12/03/2016 06:35:00

Un drone per la viticoltura. Il progetto delle Cantine Birgi a Marsala

 Un gruppo di agronomi ed esperti di economia e di marketing hanno messo su una progettazione ad hoc pensata per l’agricoltura.
Il team, formato dagli agronomi Gian Piero Vantaggiato e Katia Omodei, dai dottori Vincenzo Fundarò, economista, Evelyn Renda, esperta in marketing, e Giuseppe Vantaggiato che si occupa di gestione e controllo aziendale, ha presentato presso la Cantina Birgi il progetto “Wine copyright, vino d’autore. Gestione dei vigneti e produzione di vino con una metodologia innovativa”.
Il gruppo lavora in totale sinergia di intenti e di progettualità con l’Università degli Studi di Palermo e con l’I.E.ME.S.T. , l’istituto Euro Mediterraneo di Scienza e Tecnologia.
Il progetto presentato prende le mosse dalla innovazione in ambito vitivinicolo con l’aiuto di tecnologie nuove e risolutive di parecchi problemi che si possono abbattere sulle filiere delle viti.
In Italia, fanno notare gli attivisti del progetto, si produce circa il 18% del prodotto vinicolo; solo in Sicilia il 16.5%
Dall’esame dei dati annuali però si è notato come la concorrenza internazionale abbia di fatto bloccato i vini italiani nella loro vendita e commercializzazione.
Per essere pertanto competitivi c’è bisogno che l’agricoltura del settore si ammodernizzi e che passi a tecniche che possano portare al massimo risultato con attenzione, però, al prodotto venduto, tutelando in modo particolare due specie autoctone che sono il frappato e il grillo.

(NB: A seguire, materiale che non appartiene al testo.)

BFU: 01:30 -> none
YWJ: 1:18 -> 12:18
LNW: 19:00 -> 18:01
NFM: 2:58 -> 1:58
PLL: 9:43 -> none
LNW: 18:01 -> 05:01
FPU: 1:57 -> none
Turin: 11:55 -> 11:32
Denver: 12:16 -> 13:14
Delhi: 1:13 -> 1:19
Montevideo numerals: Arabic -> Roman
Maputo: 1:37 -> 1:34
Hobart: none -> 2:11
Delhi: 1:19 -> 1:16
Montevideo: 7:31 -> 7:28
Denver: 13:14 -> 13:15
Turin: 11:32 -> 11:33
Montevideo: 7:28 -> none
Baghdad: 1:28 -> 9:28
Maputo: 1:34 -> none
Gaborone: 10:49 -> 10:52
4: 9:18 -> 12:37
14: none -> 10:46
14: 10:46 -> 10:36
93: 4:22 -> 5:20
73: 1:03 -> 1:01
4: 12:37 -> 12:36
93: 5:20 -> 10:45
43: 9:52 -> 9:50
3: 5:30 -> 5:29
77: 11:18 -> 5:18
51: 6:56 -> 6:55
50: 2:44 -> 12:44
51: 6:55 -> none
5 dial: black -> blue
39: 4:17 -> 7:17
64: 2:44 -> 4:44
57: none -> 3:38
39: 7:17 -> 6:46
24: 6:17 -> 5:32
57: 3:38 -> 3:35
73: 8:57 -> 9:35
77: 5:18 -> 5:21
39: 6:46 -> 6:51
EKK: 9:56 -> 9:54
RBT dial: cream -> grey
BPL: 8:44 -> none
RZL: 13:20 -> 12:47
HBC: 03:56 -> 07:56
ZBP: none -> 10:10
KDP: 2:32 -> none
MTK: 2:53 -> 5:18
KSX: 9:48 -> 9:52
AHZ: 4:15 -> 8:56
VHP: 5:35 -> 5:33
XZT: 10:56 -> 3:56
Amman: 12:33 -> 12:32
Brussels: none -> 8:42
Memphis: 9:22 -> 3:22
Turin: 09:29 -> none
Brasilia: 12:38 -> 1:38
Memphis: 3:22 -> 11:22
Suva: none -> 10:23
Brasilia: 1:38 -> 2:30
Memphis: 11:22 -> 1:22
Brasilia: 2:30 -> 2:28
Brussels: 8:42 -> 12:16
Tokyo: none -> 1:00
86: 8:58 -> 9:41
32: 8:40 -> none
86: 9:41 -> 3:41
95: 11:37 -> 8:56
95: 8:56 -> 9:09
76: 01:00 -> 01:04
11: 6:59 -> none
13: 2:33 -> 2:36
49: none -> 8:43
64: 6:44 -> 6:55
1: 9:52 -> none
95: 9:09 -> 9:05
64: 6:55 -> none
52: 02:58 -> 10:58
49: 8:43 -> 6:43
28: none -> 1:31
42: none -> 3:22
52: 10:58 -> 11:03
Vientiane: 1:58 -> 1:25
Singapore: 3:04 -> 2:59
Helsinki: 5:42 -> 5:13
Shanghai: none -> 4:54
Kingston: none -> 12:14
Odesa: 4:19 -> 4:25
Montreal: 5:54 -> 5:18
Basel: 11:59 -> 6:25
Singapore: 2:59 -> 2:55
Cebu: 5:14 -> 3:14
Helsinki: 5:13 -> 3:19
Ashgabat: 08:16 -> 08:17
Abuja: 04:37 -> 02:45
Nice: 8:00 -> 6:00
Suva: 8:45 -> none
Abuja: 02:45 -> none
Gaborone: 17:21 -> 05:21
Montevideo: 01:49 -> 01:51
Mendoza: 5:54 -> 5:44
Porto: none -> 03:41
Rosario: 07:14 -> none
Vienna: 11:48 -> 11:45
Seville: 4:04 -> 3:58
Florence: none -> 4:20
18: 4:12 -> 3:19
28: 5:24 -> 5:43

Per proteggere queste due colture e creare dei vini che sono esclusivi e non imitabili bisogna estrarre i lieviti indigeni territoriali che per la peculiarità del nostro territorio si trovano esclusivamente nelle zone del territorio di Birgi e di tutto lo Stagnone.
Questo perché oggi il mercato, spiega Gian Piero Vantaggiato, richiede dei vini di qualità caratterizzati da originalità sensoriale e forte identità territoriale.
Per avere, però, un vino di qualità , continua il relatore, bisogna avere dei vigneti di qualità , con controlli effettuati tutto l’anno tramite tecnologie innovative: il drone.
Con il drone i vigneti verranno monitorati costantemente , le telecamere multispettrali, sorvolando il vigneto, faranno una tac allo stesso e si potrà dire con esattezza se la pianta è sana o malata.
Il drone, grazie alle coordinate gps correttamente inserite, raggiunge il vigneto e ivi scatta delle foto, 3 al secondo, e nell’ immediato le trasmette al pc così da individuarne malattie o stress.
Questa è l’agricoltura di precisione molto diffusa in tutto il nord Italia.
La presentazione del progetto, infatti, non a caso viene fatta alla cantina Birgi, poiché è l’unica che ad oggi utilizza la agricoltura di precisione.
Questa nuova tecnologia potrebbe porre fine agli attacchi parassitari che creano la perdita di circa il 20-30% della produzione o potrebbe evitare interventi non necessari e pertanto costosi.
E la cantina Birgi che sta investendo sulla ricerca e sulla tecnologia sembra stia dando una svolta a tutta la viticoltura marsalese.